- [Description of the task]:
Pick out each line in the records below that contains the string "every", and copy those lines.

[Records from a data source]
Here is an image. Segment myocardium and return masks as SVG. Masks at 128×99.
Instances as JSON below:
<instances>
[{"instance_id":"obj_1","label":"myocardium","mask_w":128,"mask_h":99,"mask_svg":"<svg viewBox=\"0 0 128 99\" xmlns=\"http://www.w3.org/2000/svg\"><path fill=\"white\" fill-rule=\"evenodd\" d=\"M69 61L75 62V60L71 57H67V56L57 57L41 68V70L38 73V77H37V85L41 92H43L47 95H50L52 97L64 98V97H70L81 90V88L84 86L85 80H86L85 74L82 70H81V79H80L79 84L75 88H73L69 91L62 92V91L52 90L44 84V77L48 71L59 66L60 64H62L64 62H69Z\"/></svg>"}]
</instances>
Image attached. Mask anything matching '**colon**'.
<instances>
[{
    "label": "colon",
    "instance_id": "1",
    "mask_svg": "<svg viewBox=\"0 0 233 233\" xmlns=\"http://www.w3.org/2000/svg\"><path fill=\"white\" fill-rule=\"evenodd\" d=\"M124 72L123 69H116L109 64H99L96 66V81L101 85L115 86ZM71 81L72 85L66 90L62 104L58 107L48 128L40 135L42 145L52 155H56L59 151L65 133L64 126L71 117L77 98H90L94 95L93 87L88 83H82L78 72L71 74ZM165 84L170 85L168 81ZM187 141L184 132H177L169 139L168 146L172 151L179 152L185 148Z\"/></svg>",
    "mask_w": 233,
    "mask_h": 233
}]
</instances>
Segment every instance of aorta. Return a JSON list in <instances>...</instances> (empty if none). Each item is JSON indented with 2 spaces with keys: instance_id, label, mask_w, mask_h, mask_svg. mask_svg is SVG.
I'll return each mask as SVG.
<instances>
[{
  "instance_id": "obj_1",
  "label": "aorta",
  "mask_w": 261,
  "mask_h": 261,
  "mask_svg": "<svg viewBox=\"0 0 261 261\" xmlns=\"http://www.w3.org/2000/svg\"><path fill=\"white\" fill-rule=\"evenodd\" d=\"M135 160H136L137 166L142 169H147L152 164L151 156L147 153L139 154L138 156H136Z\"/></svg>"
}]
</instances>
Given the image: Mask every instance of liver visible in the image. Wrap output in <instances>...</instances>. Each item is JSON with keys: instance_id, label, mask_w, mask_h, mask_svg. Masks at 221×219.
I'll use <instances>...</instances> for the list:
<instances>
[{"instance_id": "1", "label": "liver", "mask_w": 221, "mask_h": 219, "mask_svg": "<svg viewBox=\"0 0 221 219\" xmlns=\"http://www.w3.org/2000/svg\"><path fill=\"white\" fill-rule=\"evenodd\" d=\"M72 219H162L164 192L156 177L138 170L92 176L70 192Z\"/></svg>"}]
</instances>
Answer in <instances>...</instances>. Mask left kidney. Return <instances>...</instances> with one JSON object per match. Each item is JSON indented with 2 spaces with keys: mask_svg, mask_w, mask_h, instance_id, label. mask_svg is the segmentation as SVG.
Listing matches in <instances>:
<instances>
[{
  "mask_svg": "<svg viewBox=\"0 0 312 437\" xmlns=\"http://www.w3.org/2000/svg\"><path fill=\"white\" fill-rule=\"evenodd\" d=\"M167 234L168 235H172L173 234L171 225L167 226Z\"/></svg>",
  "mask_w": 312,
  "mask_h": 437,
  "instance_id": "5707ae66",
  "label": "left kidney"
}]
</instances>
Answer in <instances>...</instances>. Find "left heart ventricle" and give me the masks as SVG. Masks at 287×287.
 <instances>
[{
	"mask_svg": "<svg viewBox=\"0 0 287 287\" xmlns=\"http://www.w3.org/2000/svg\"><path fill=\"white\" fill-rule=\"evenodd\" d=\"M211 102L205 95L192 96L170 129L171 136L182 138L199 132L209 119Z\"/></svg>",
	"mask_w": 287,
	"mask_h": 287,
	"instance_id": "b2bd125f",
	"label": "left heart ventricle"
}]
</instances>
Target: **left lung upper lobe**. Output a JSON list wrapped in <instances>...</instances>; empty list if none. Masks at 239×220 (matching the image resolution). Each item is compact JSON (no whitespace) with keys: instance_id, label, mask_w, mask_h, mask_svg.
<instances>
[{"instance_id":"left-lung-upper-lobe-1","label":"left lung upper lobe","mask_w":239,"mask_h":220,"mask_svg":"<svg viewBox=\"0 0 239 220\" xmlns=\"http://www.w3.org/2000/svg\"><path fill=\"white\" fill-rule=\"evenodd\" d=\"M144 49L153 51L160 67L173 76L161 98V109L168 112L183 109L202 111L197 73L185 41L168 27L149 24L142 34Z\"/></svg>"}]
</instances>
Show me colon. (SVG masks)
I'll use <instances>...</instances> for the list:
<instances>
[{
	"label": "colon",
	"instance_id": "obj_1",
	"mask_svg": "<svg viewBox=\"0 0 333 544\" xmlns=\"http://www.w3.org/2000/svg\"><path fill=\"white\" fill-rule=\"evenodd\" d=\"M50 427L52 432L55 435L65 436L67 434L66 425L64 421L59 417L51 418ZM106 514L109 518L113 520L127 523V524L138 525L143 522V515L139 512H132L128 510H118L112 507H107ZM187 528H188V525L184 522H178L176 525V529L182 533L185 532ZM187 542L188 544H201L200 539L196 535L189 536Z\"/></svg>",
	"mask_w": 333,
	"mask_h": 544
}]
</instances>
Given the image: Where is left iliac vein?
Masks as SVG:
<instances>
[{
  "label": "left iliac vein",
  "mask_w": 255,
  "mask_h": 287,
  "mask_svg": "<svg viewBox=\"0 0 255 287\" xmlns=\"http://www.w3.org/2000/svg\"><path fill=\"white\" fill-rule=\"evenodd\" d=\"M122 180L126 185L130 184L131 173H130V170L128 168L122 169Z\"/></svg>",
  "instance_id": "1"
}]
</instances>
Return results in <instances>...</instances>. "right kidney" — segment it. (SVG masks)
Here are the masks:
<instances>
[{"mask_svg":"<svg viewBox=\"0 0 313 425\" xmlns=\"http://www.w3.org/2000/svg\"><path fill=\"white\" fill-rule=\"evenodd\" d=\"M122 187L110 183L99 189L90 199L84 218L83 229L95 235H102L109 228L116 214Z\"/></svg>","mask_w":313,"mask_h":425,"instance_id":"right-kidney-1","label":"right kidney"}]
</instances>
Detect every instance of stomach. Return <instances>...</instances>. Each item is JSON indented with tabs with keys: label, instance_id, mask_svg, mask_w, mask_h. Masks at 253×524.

- [Worked solution]:
Segment every instance of aorta. Return a JSON list in <instances>...</instances> (empty if none). Each item is JSON indented with 2 spaces with keys: instance_id, label, mask_w, mask_h, mask_svg. mask_svg is SVG.
Given the image: Mask every instance of liver visible in the image. Wrap output in <instances>...</instances>. Each item is JSON with keys: instance_id, label, mask_w, mask_h, mask_svg. Masks at 221×219.
Detect every instance of stomach. Return <instances>...</instances>. Each item is JSON indented with tabs with keys: label, instance_id, mask_svg, mask_w, mask_h. Masks at 253×524.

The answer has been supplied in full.